“And it only hurts when I’m breathing
My heart only breaks when it’s beating
My dreams only die when I’m dreaming
So, I hold my breath–to forget
Don’t think I’m lyin’ ’round cryin’ at night
There’s no need to worry, I’m really all right
I’ve never looked back–as a matter of fact”
Talking tonight about some of those more rough moments and the good ones has this song in my head by Shania Twain. It only hurts when I am breathing. I am trying to stay focused though, on the future, not the past, not the part that makes breathing hurt, no I want to focus on the part of life that allows my lungs to fill with life.
“I’m not surprised just how well I survived
I’m over the worst, and I feel so alive
I can’t complain–I’m free again”
It is absolutely amazing how those chains of bondage can literally fall away through the power of prayer, prayers that I speak for myself and prayers that others have said for me when I couldn’t see through that next breath.

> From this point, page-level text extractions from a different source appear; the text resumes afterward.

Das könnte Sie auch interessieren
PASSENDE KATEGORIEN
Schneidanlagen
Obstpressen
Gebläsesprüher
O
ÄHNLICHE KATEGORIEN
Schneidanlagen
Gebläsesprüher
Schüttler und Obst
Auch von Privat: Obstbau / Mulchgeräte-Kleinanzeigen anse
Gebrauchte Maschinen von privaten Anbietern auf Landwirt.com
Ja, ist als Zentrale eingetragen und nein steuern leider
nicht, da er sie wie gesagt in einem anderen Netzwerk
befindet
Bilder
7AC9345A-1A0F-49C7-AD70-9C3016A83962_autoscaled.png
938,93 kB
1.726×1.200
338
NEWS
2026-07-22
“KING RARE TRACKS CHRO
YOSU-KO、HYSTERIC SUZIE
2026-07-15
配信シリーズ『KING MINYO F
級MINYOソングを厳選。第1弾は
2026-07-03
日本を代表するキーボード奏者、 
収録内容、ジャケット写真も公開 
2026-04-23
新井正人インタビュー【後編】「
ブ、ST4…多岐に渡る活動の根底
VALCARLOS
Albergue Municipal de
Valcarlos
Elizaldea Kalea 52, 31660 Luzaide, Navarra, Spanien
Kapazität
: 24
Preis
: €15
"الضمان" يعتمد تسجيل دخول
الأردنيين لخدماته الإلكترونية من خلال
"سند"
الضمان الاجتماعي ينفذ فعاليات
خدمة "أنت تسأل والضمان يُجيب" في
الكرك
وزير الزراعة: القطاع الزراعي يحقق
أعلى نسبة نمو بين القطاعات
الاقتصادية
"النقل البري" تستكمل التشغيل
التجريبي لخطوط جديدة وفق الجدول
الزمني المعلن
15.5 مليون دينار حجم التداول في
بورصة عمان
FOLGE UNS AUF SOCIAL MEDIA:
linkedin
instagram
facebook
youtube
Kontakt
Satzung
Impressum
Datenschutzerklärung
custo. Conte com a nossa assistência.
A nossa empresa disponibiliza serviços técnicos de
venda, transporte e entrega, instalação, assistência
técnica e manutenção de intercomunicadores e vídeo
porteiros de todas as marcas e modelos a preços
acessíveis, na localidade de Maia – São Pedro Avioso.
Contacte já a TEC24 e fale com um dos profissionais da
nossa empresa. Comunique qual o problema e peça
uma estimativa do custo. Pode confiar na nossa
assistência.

Where the trees were nothing more than a forest full of evil -a dark mess.
Yet now that I am able to inhale deep and focus on what I am really seeing I am able to relax, enjoy and simply function for the most part. Sure, I have bad days, more than I care to count, but I don’t focus on those days because those are the days that steal the joy away from me, they steal hope, they drain me of life and when I allow them to they even cause me to try and end the pain myself. So, keeping the focus on the good (God) has been the only way I have come to heal in anyway. Knowing I am His child today, tomorrow and always.
I am a survivor. I am blessed. My journey through abuse and nearly being killed will prayerfully bring God glory. In some ways it already has. I have a doctor who has seen my suicide attempts that didn’t even require hospitalization who switched his kids to the Christian schools and started to believe and learn about Christ because the only explanation for me being perfectly healthy and alive was a miracle.
If my gory can bring glory then my experiences were worth it. Every last one of them. Focus. Breathe. I don’t have to have this, because God does!